Posted Aug 24, 2022 - 20:00 UTC
Update
At this time, Engineering is still investigating this issue. Upon further investigation, we have determined that the 500 errors and intermittent backup failures for Exchange and Teams are related to an API issue on the Microsoft side. Based on logging, Engineering has confirmed that this issue impacts all Exchange and Teams services intermittently across the fleet. Our team is currently working with Microsoft Premier Support to identify the root cause for the issue, so that we can identify a permanent fix.

Engineering has identified a potential workaround that is currently in QA. Upon successful testing, we will deploy the workaround to production. We will provide another update within the next 24 hours.

You can monitor the current status of this issue at https://status.datto.com/
Posted Aug 23, 2022 - 22:34 UTC
Update
We are continuing to investigate this issue.
Posted Aug 19, 2022 - 18:13 UTC
Update
We are continuing to investigate this issue.

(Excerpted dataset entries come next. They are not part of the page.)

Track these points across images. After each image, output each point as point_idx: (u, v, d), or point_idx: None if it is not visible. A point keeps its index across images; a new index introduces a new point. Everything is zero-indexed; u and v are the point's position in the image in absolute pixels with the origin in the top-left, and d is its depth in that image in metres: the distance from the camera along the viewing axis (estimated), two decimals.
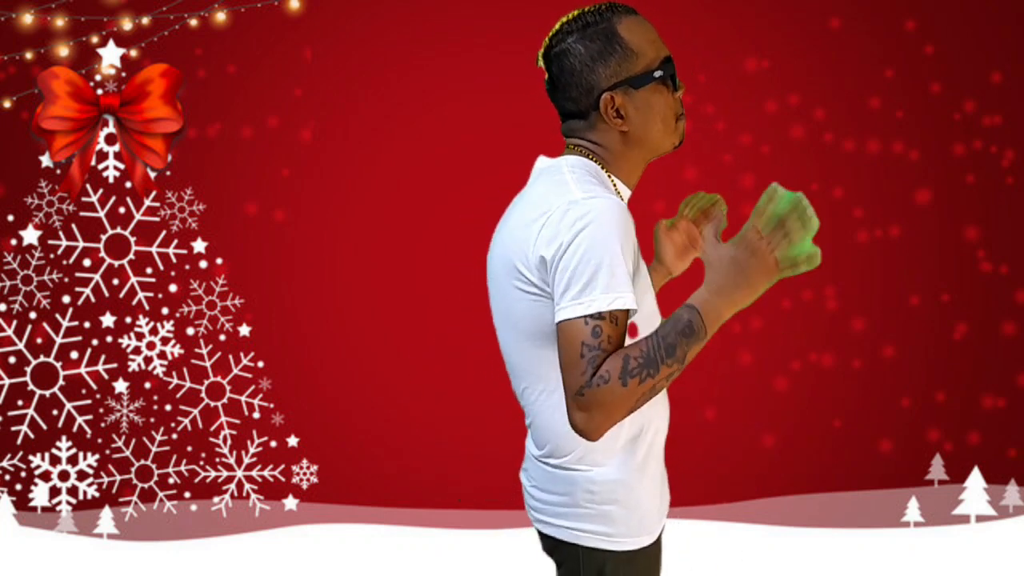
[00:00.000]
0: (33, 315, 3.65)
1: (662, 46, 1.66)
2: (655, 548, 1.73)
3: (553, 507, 1.70)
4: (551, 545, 1.73)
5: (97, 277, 3.67)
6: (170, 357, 3.70)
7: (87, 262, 3.66)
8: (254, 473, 3.74)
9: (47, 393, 3.67)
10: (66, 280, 3.66)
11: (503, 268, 1.65)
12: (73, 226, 3.65)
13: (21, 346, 3.65)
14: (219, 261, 3.70)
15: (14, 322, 3.65)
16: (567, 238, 1.52)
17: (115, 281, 3.67)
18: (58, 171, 3.61)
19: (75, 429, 3.68)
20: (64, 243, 3.65)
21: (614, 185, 1.66)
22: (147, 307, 3.69)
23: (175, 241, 3.68)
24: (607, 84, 1.62)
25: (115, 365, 3.69)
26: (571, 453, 1.65)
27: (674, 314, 1.52)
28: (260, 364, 3.73)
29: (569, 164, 1.64)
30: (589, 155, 1.67)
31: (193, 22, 3.59)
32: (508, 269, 1.63)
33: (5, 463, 3.66)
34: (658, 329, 1.51)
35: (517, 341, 1.66)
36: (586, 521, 1.66)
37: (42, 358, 3.67)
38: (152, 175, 3.62)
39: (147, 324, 3.69)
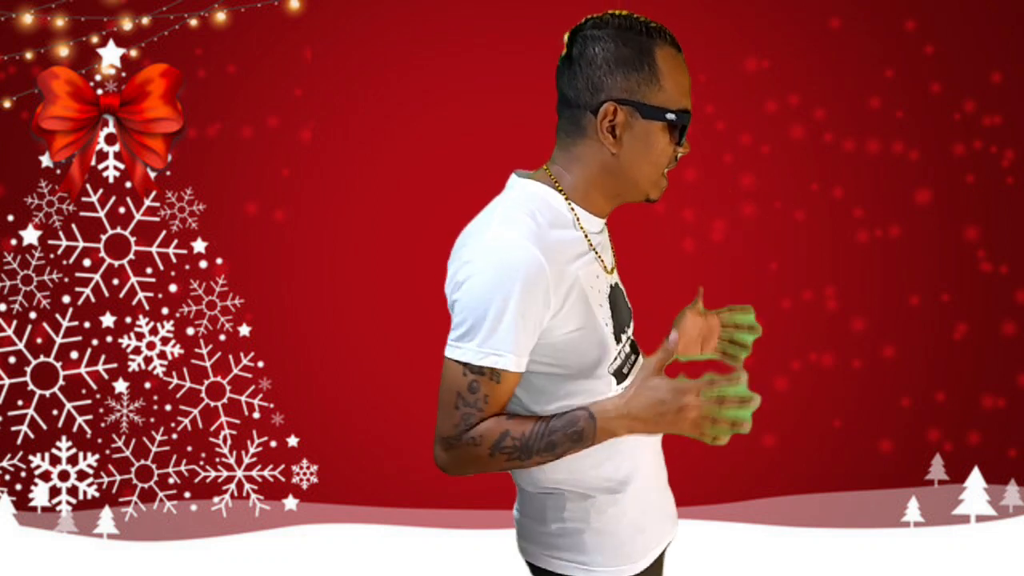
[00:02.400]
0: (33, 315, 3.65)
1: (687, 97, 1.54)
2: None
3: (528, 531, 1.67)
4: (533, 571, 1.71)
5: (97, 277, 3.67)
6: (170, 357, 3.70)
7: (87, 262, 3.66)
8: (254, 473, 3.74)
9: (47, 393, 3.67)
10: (66, 280, 3.66)
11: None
12: (73, 226, 3.65)
13: (21, 346, 3.65)
14: (219, 261, 3.70)
15: (14, 322, 3.65)
16: (463, 276, 1.48)
17: (115, 281, 3.67)
18: (58, 171, 3.61)
19: (75, 429, 3.68)
20: (64, 243, 3.65)
21: (576, 218, 1.55)
22: (147, 307, 3.69)
23: (175, 241, 3.68)
24: (617, 94, 1.49)
25: (115, 365, 3.69)
26: (545, 480, 1.61)
27: (573, 413, 1.48)
28: (260, 364, 3.73)
29: (516, 194, 1.56)
30: (556, 181, 1.56)
31: (193, 22, 3.59)
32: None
33: (5, 463, 3.66)
34: (550, 420, 1.47)
35: None
36: (560, 549, 1.62)
37: (42, 358, 3.67)
38: (152, 175, 3.62)
39: (147, 324, 3.69)
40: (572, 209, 1.55)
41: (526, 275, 1.43)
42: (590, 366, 1.54)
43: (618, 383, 1.60)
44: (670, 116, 1.50)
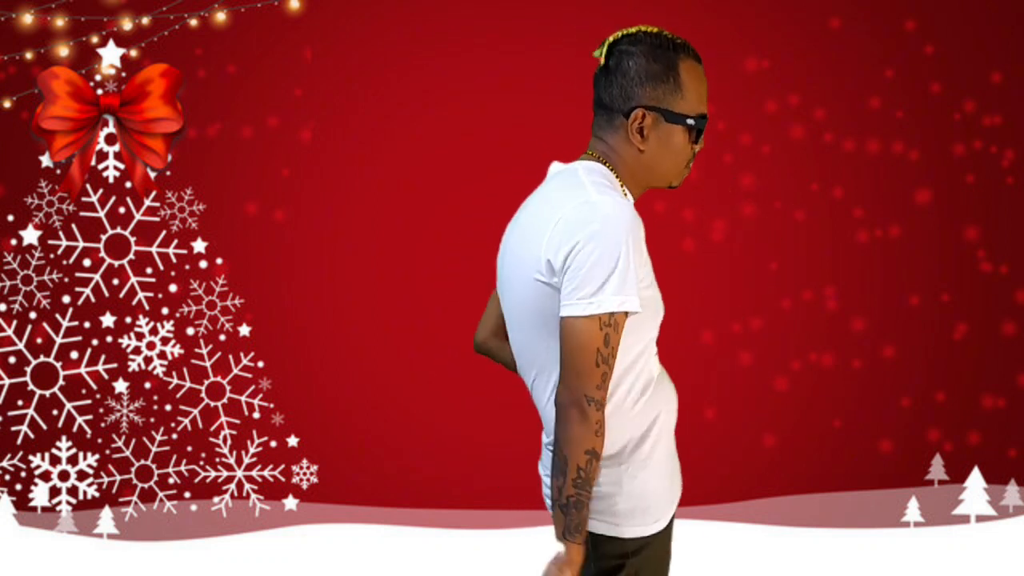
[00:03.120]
0: (33, 315, 3.65)
1: (705, 104, 1.78)
2: (665, 535, 1.76)
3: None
4: None
5: (97, 277, 3.67)
6: (170, 357, 3.70)
7: (87, 262, 3.66)
8: (254, 473, 3.74)
9: (47, 393, 3.67)
10: (66, 280, 3.66)
11: (518, 264, 1.72)
12: (73, 226, 3.65)
13: (21, 346, 3.65)
14: (219, 261, 3.70)
15: (14, 322, 3.65)
16: (583, 236, 1.60)
17: (115, 281, 3.67)
18: (58, 171, 3.61)
19: (75, 429, 3.68)
20: (64, 243, 3.65)
21: (624, 192, 1.74)
22: (147, 307, 3.69)
23: (175, 241, 3.68)
24: (646, 102, 1.72)
25: (115, 365, 3.69)
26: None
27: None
28: (260, 364, 3.72)
29: (585, 168, 1.73)
30: (605, 162, 1.76)
31: (193, 22, 3.59)
32: (523, 265, 1.70)
33: (5, 463, 3.66)
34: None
35: (532, 332, 1.72)
36: (592, 511, 1.69)
37: (42, 358, 3.67)
38: (152, 175, 3.62)
39: (147, 324, 3.69)
40: (623, 186, 1.76)
41: (636, 227, 1.63)
42: (652, 325, 1.72)
43: (654, 351, 1.77)
44: (690, 121, 1.75)
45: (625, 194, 1.74)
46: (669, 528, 1.78)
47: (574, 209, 1.63)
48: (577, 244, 1.60)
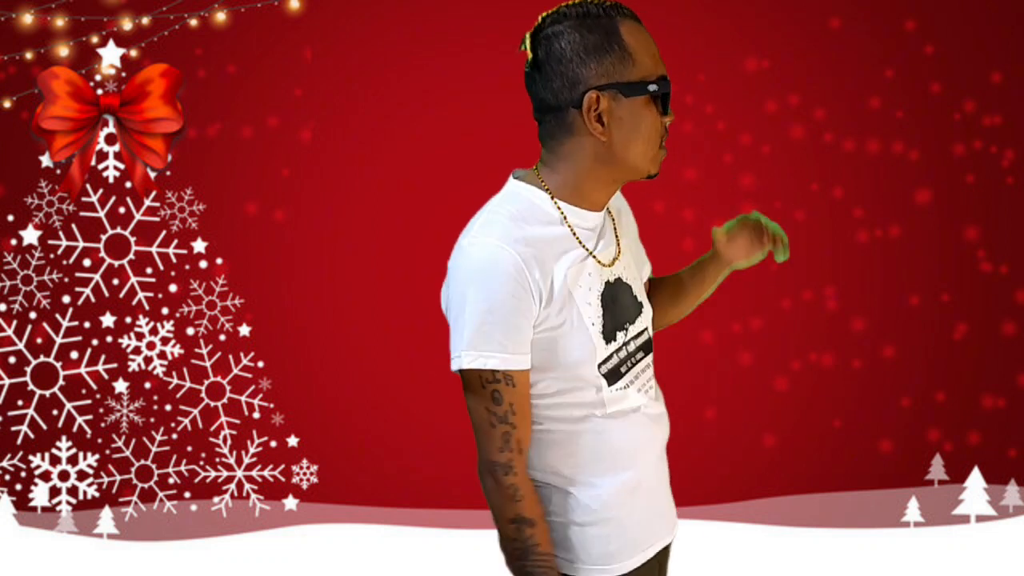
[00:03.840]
0: (33, 315, 3.65)
1: (661, 64, 1.53)
2: None
3: None
4: None
5: (97, 277, 3.67)
6: (170, 357, 3.70)
7: (87, 262, 3.66)
8: (254, 473, 3.74)
9: (47, 393, 3.67)
10: (66, 280, 3.66)
11: None
12: (73, 226, 3.65)
13: (21, 346, 3.65)
14: (219, 261, 3.70)
15: (14, 322, 3.65)
16: (448, 286, 1.53)
17: (115, 281, 3.67)
18: (58, 171, 3.61)
19: (75, 429, 3.68)
20: (64, 243, 3.65)
21: (563, 217, 1.55)
22: (147, 307, 3.69)
23: (175, 241, 3.68)
24: (596, 82, 1.48)
25: (115, 365, 3.69)
26: (530, 469, 1.60)
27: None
28: (260, 364, 3.73)
29: (500, 197, 1.59)
30: (542, 183, 1.57)
31: (193, 22, 3.59)
32: None
33: (5, 463, 3.66)
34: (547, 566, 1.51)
35: None
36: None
37: (42, 358, 3.67)
38: (152, 175, 3.62)
39: (147, 324, 3.69)
40: (558, 207, 1.56)
41: (507, 276, 1.46)
42: (574, 365, 1.54)
43: (610, 384, 1.59)
44: (652, 87, 1.50)
45: (565, 217, 1.55)
46: (639, 574, 1.65)
47: (454, 256, 1.54)
48: (445, 294, 1.54)
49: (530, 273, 1.48)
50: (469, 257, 1.49)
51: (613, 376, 1.59)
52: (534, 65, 1.54)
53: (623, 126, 1.51)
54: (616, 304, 1.61)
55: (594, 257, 1.58)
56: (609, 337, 1.59)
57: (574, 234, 1.57)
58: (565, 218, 1.56)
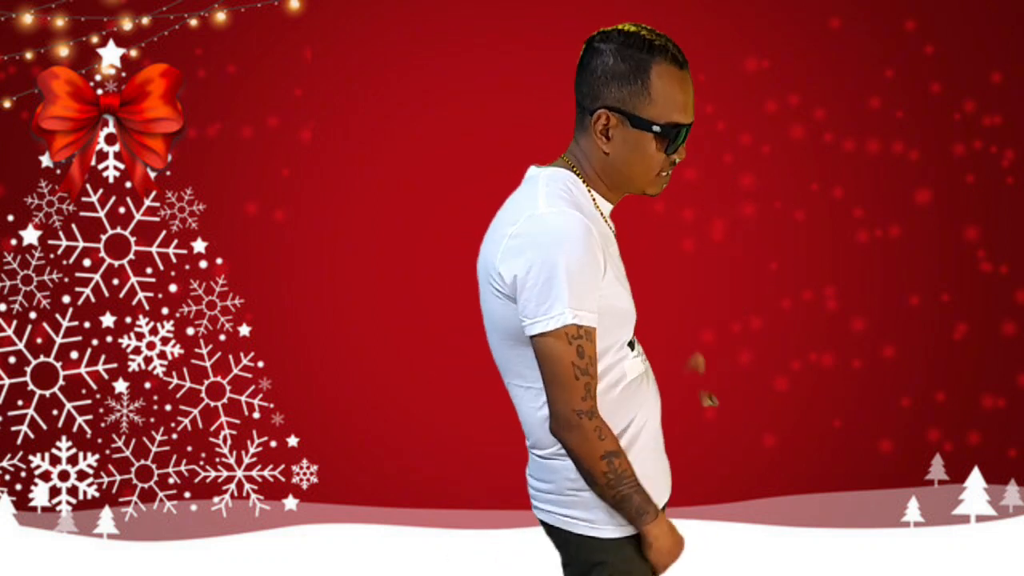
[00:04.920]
0: (33, 315, 3.65)
1: (683, 112, 1.67)
2: None
3: (544, 494, 1.77)
4: (548, 530, 1.81)
5: (97, 277, 3.67)
6: (170, 357, 3.70)
7: (87, 262, 3.66)
8: (254, 473, 3.74)
9: (47, 393, 3.67)
10: (66, 280, 3.66)
11: (483, 272, 1.73)
12: (73, 226, 3.65)
13: (21, 346, 3.65)
14: (219, 261, 3.70)
15: (14, 322, 3.65)
16: (529, 253, 1.60)
17: (115, 281, 3.67)
18: (58, 171, 3.61)
19: (75, 429, 3.68)
20: (64, 243, 3.65)
21: (593, 200, 1.71)
22: (147, 307, 3.69)
23: (175, 241, 3.68)
24: (611, 103, 1.65)
25: (115, 365, 3.69)
26: (553, 445, 1.70)
27: (651, 499, 1.68)
28: (260, 364, 3.73)
29: (548, 176, 1.70)
30: (575, 167, 1.72)
31: (193, 22, 3.59)
32: (486, 273, 1.71)
33: (5, 463, 3.66)
34: (638, 483, 1.66)
35: (497, 340, 1.74)
36: (572, 508, 1.72)
37: (42, 358, 3.67)
38: (152, 175, 3.62)
39: (147, 324, 3.69)
40: (590, 191, 1.72)
41: (587, 239, 1.59)
42: (617, 328, 1.68)
43: (631, 352, 1.73)
44: (655, 128, 1.66)
45: (595, 200, 1.71)
46: None
47: (524, 223, 1.62)
48: (525, 261, 1.60)
49: (596, 238, 1.62)
50: (549, 222, 1.60)
51: (631, 346, 1.74)
52: (579, 66, 1.71)
53: (625, 147, 1.68)
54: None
55: (616, 242, 1.76)
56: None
57: (603, 218, 1.73)
58: (595, 202, 1.72)
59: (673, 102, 1.66)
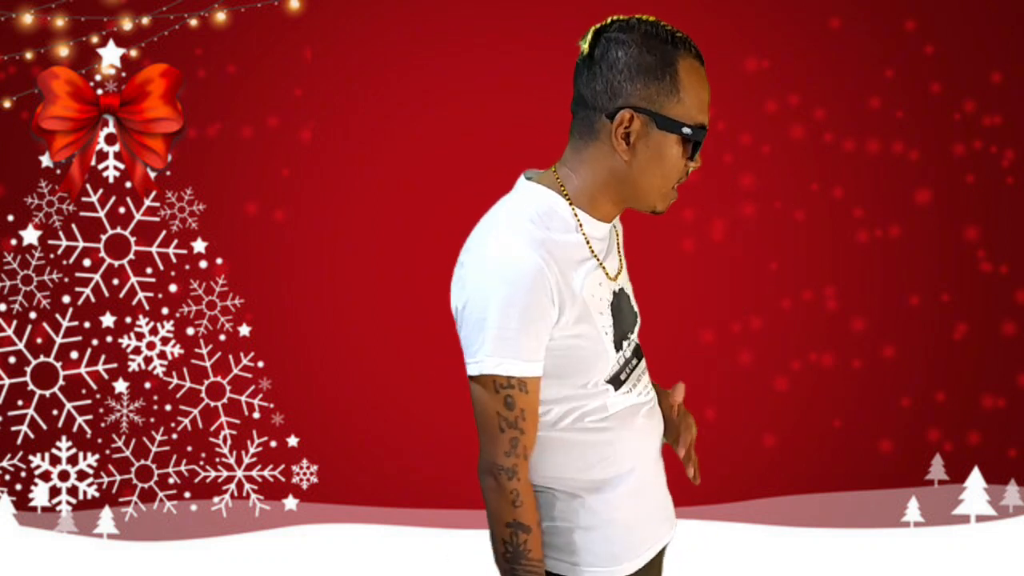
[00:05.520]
0: (33, 315, 3.65)
1: (705, 113, 1.53)
2: None
3: None
4: None
5: (97, 277, 3.67)
6: (170, 357, 3.70)
7: (87, 262, 3.66)
8: (254, 473, 3.74)
9: (47, 393, 3.67)
10: (66, 280, 3.66)
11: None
12: (73, 226, 3.65)
13: (21, 346, 3.65)
14: (219, 261, 3.70)
15: (14, 322, 3.65)
16: (467, 289, 1.49)
17: (115, 281, 3.67)
18: (58, 171, 3.61)
19: (75, 429, 3.68)
20: (64, 243, 3.65)
21: (579, 223, 1.55)
22: (147, 307, 3.69)
23: (175, 241, 3.68)
24: (636, 102, 1.48)
25: (115, 365, 3.69)
26: (533, 473, 1.59)
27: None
28: (260, 364, 3.72)
29: (519, 198, 1.56)
30: (562, 185, 1.55)
31: (193, 22, 3.59)
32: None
33: (5, 463, 3.66)
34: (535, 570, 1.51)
35: None
36: (550, 547, 1.61)
37: (42, 358, 3.67)
38: (152, 175, 3.62)
39: (147, 324, 3.69)
40: (576, 215, 1.55)
41: (531, 281, 1.44)
42: (586, 372, 1.55)
43: (615, 390, 1.60)
44: (686, 131, 1.50)
45: (580, 224, 1.54)
46: (642, 574, 1.66)
47: (472, 254, 1.50)
48: (463, 297, 1.49)
49: (552, 279, 1.47)
50: (492, 259, 1.47)
51: (616, 383, 1.60)
52: (588, 60, 1.51)
53: (647, 153, 1.51)
54: (621, 314, 1.62)
55: (603, 268, 1.59)
56: (617, 346, 1.60)
57: (588, 243, 1.56)
58: (581, 226, 1.56)
59: (700, 101, 1.51)
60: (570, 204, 1.55)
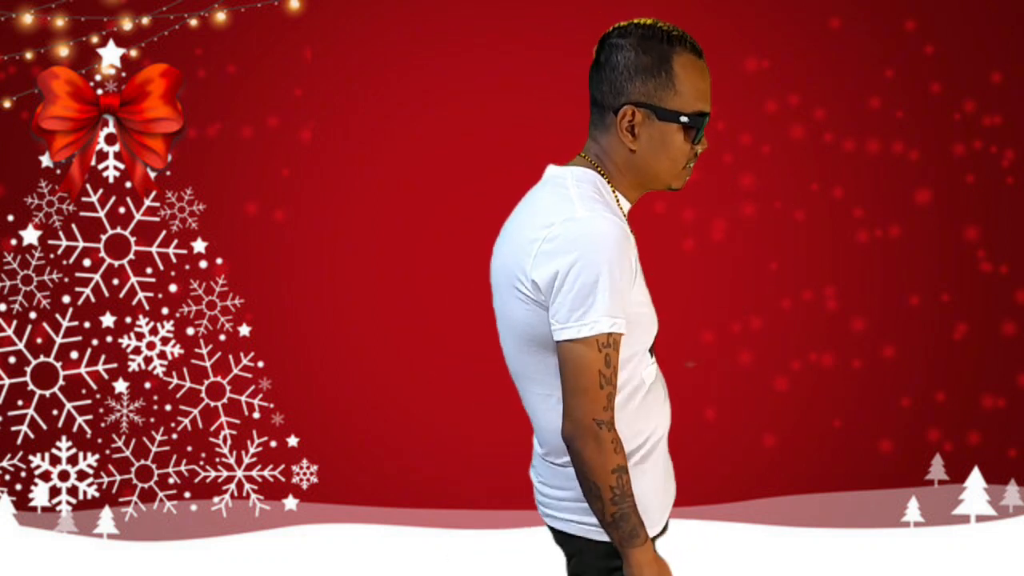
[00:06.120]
0: (33, 315, 3.65)
1: (706, 100, 1.67)
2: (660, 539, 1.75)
3: (560, 502, 1.74)
4: (561, 539, 1.78)
5: (97, 277, 3.67)
6: (170, 357, 3.70)
7: (87, 262, 3.66)
8: (254, 473, 3.74)
9: (47, 393, 3.67)
10: (66, 280, 3.66)
11: (505, 275, 1.68)
12: (73, 226, 3.65)
13: (21, 346, 3.65)
14: (219, 261, 3.70)
15: (14, 322, 3.65)
16: (569, 258, 1.56)
17: (115, 281, 3.67)
18: (58, 171, 3.61)
19: (75, 429, 3.68)
20: (64, 243, 3.65)
21: (616, 200, 1.69)
22: (147, 307, 3.69)
23: (175, 241, 3.68)
24: (636, 98, 1.64)
25: (115, 365, 3.69)
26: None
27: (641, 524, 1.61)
28: (260, 364, 3.72)
29: (575, 176, 1.67)
30: (597, 166, 1.70)
31: (193, 22, 3.59)
32: (509, 276, 1.66)
33: (5, 463, 3.66)
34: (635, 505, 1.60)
35: (517, 346, 1.69)
36: (590, 515, 1.68)
37: (42, 358, 3.67)
38: (152, 175, 3.62)
39: (147, 324, 3.69)
40: (615, 192, 1.70)
41: (626, 245, 1.58)
42: (642, 334, 1.67)
43: (651, 357, 1.73)
44: (683, 119, 1.65)
45: (618, 200, 1.69)
46: (662, 535, 1.76)
47: (560, 226, 1.58)
48: (563, 265, 1.56)
49: (631, 246, 1.60)
50: (591, 228, 1.57)
51: (651, 351, 1.73)
52: (595, 64, 1.69)
53: (652, 142, 1.66)
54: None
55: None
56: None
57: (626, 217, 1.71)
58: (618, 202, 1.70)
59: (697, 91, 1.65)
60: (609, 183, 1.70)
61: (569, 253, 1.56)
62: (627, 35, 1.65)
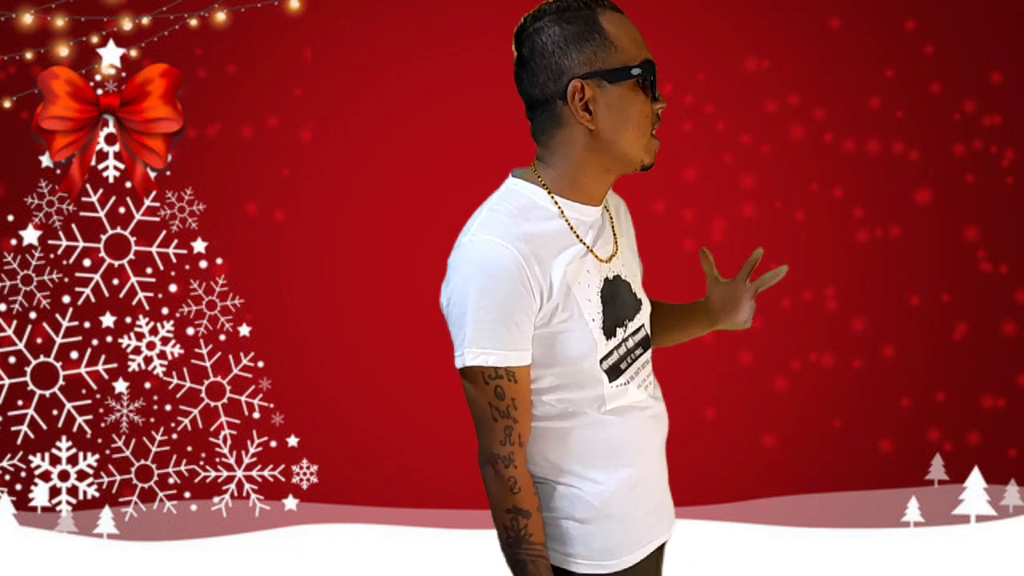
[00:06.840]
0: (33, 315, 3.65)
1: (645, 49, 1.54)
2: None
3: None
4: None
5: (97, 277, 3.67)
6: (170, 357, 3.70)
7: (87, 262, 3.66)
8: (254, 473, 3.74)
9: (47, 393, 3.67)
10: (66, 280, 3.66)
11: None
12: (73, 226, 3.65)
13: (21, 346, 3.65)
14: (219, 261, 3.70)
15: (14, 322, 3.65)
16: (448, 286, 1.54)
17: (115, 281, 3.67)
18: (58, 171, 3.61)
19: (75, 429, 3.68)
20: (64, 243, 3.65)
21: (560, 211, 1.57)
22: (147, 307, 3.69)
23: (175, 241, 3.68)
24: (579, 71, 1.51)
25: (115, 365, 3.69)
26: (530, 464, 1.61)
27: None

Posted Aug 18, 2022 - 20:14 UTC
Update
We are continuing to investigate this issue.
Posted Aug 18, 2022 - 16:48 UTC
Investigating
We are currently aware of a problem where backups for our SaaS applications are failing with an internal 500 error.
Our Engineering team is currently investigating this issue.
Currently, we do not have an ETA on when a fix will be available.
You can monitor the current status of this issue at https://status.datto.com/
Posted Aug 18, 2022 - 15:58 UTC
This incident affected: Datto SaaS Protection (SaaS Protection Backups).